Editor - 03 November 2016 - 12min
Editor - 03 November 2016 - 12min
My recent trip to the states culminated on a high note. The start-up space is abuzz with activity and a slew of brilliant concepts are raring to break new ground in their domains. What’s more exciting, is that a lot of non-technical entrepreneurs are taking the plunge into the tech start-up waters.
Despite the upbeat atmosphere, many start-ups aren’t getting as much out of their idea as they should be. With an increasing number of non-technical founders, business and product visions often misalign and the execution goes haywire.
However, while executing their ideas, most founders often go wrong at the very beginning itself- setting up their product development teams.
As someone who’s worked with start-ups for over a decade, I often get asked. So how does one go about bootstrapping a start-up with the right team? Trialling out versions to get it right works with products, not teams.

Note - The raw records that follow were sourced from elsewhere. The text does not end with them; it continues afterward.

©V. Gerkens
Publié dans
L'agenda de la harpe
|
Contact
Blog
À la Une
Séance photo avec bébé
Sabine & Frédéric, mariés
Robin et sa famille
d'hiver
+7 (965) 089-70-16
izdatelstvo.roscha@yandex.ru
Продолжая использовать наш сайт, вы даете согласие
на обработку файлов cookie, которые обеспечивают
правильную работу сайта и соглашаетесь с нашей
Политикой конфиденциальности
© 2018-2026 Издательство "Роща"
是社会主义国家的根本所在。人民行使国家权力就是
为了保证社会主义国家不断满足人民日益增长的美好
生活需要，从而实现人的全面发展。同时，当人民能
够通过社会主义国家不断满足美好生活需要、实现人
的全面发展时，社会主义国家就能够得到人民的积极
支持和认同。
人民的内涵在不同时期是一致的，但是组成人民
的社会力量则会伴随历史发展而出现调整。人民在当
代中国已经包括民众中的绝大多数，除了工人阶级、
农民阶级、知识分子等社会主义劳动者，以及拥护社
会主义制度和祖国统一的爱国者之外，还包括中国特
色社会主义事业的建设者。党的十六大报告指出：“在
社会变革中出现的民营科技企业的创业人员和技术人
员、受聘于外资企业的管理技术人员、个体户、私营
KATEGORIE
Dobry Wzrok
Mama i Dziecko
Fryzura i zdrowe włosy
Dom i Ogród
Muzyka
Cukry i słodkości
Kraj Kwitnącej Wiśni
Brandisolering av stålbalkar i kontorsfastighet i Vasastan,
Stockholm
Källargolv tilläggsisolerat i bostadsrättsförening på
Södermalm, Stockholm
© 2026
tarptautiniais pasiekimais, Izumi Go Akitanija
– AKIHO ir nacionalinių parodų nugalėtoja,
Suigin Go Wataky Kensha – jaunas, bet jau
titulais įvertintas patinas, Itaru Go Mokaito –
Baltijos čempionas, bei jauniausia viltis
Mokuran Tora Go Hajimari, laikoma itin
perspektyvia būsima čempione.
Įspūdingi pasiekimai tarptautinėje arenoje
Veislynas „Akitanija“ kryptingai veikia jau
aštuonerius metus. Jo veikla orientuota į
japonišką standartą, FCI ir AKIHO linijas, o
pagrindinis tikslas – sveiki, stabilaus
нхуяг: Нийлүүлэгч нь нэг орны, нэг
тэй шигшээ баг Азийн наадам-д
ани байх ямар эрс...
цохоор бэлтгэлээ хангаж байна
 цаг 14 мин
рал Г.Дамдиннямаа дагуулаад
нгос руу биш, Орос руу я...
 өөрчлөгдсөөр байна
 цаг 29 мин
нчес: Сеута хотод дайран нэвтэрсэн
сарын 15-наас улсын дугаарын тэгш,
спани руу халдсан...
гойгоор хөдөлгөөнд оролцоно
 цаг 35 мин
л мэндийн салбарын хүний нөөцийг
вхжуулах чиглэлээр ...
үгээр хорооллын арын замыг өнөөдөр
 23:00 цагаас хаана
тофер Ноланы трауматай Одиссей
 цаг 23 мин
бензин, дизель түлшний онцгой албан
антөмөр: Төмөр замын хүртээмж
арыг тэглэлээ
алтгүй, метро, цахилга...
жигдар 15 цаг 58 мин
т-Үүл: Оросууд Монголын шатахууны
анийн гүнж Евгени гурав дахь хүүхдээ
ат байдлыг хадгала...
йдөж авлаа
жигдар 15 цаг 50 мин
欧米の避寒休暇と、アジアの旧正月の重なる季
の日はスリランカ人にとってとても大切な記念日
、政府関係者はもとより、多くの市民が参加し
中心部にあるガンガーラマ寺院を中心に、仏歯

In his book Facts and Fallacies of Software Development, Robert Glass quotes “the best programmers are up to 28 times better than the worst programmers”.
In my opinion, the best approach to bootstrapping your start-up with the right people focuses on three aspects – hiring the team, structuring the team, and managing the team.

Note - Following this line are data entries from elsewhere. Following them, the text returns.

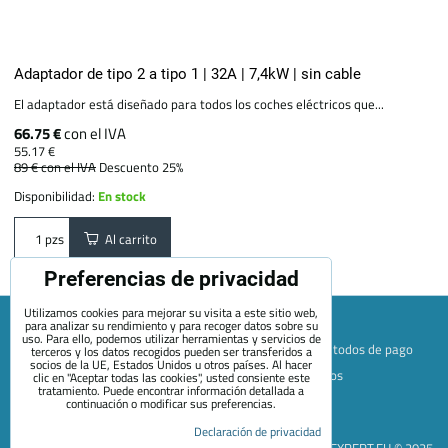
Adaptador de tipo 2 a tipo 1 | 32A | 7,4kW | sin cable
El adaptador está diseñado para todos los coches eléctricos que...
66.75 €
con el IVA
55.17 €
89 €
con el IVA
Descuento 25%
Disponibilidad:
En stock
Al carrito
pzs
Preferencias de privacidad
Utilizamos cookies para mejorar su visita a este sitio web,
para analizar su rendimiento y para recoger datos sobre su
uso. Para ello, podemos utilizar herramientas y servicios de
Mapa de la página web
Términos y condiciones
Métodos de pago
terceros y los datos recogidos pueden ser transferidos a
socios de la UE, Estados Unidos u otros países. Al hacer
Envío y devolución
+420 722 689 252
Quiénes somos
clic en "Aceptar todas las cookies", usted consiente este
tratamiento. Puede encontrar información detallada a
Contacto
Blog
continuación o modificar sus preferencias.
Preferencias de privacidad
Declaración de privacidad
Declaración de privacidad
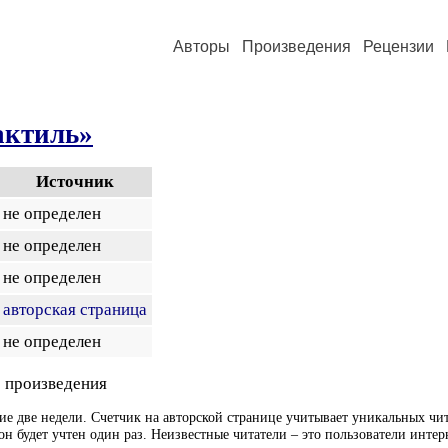
Авторы
Произведения
Рецензии
актиль»
Источник
не определен
не определен
не определен
авторская страница
не определен
 произведения
ие две недели. Счетчик на авторской странице учитывает уникальных чит
он будет учтен один раз. Неизвестные читатели – это пользователи интер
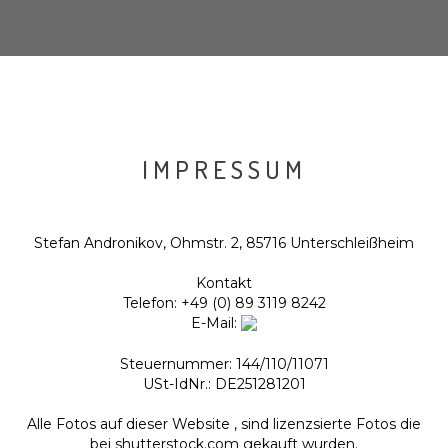
IMPRESSUM
Stefan Andronikov, Ohmstr. 2, 85716 Unterschleißheim
Kontakt
Telefon: +49 (0) 89 3119 8242
E-Mail:
Steuernummer: 144/110/11071
USt-IdNr.: DE251281201
Alle Fotos auf dieser Website , sind lizenzsierte Fotos die
bei shutterstock.com gekauft wurden.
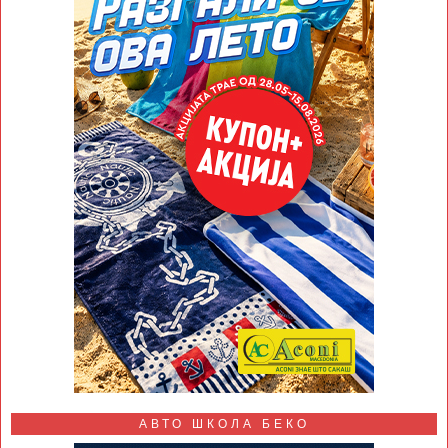
АВТО ШКОЛА БЕКО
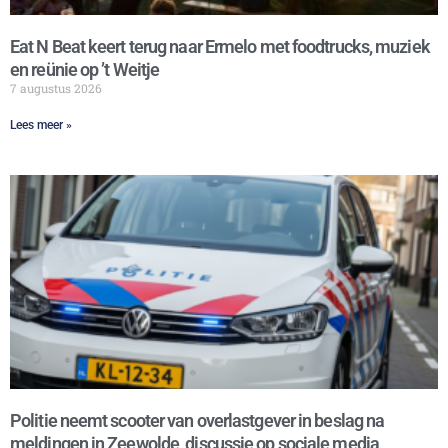
Eat N Beat keert terug naar Ermelo met foodtrucks, muziek
en reünie op ’t Weitje
7 augustus 2026
Lees meer »
Politie neemt scooter van overlastgever in beslag na
meldingen in Zeewolde, discussie op sociale media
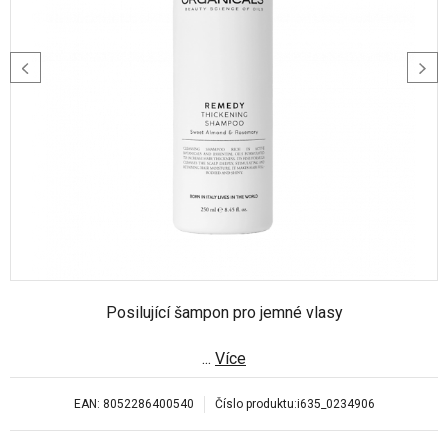
Posilující šampon pro jemné vlasy
...
Více
EAN:
8052286400540
Číslo produktu:
i635_0234906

While larger organizations rely on the strength of their processes, start-ups are all about people. When it comes to hiring your team, these are some of the criteria you should look for:
Unlike larger businesses, start-ups cannot make do with functionally sound resources that are further off from technology, operating in clearly defined roles.
Start-ups have smaller setups and come across rarely encountered complexities almost daily. Naturally, there is heavy reliance on each team member for their technical and analytical expertise.
Start-ups are highly dynamic and each day brings a new set of perplexing challenges to deal with. Often, the most complex issues need a strong drive to solve over the actual knowledge and those are the kind of people you should bootstrap your start-up with.
The number of years they have worked for, is a standard parameter to judge how much a prospective team member knows. But the potential they have to contribute to a team matters more when it comes to hiring for a bootstrap team.
As a soccer game progresses, managers tweak the team structure to ensure that it is on the winning path. Defenders or midfielders are brought into the unit to ensure the best line-up at all times.
I always relate this example to the stages of a start-up’s life-cycle and it clearly elucidates how crucial it is to structure your team correctly.
The needs of a start-up differ during different stages and so should the team composition. During the MVP stage, an ideal team has a higher ratio of experts (UX experts, big data engineers, etc) to generalists (full stack engineers). Once live, fine tuning and enhancements require more generalists as opposed to experts.
For most start-ups, brand value is virtually non-existent and attracting great talent to staff a small team is a tough challenge. But keeping them on board throughout product development requires dedicated effort.
With only a few peers to look up to, one often goes astray when the going gets tough. A technically strong mentor helming the ship, provides the much needed anchor for the team to rally around in tough situations.
Quite a few founders begin product development with just an idea and business vision in mind. But product development needs its own road-map, without which your team is likely to work under a lot of uncertainty and insecurity.
Although market forces will often make you work around it, defining a product development road-map and clearly communicating it is crucial in order to keep people on board and focused.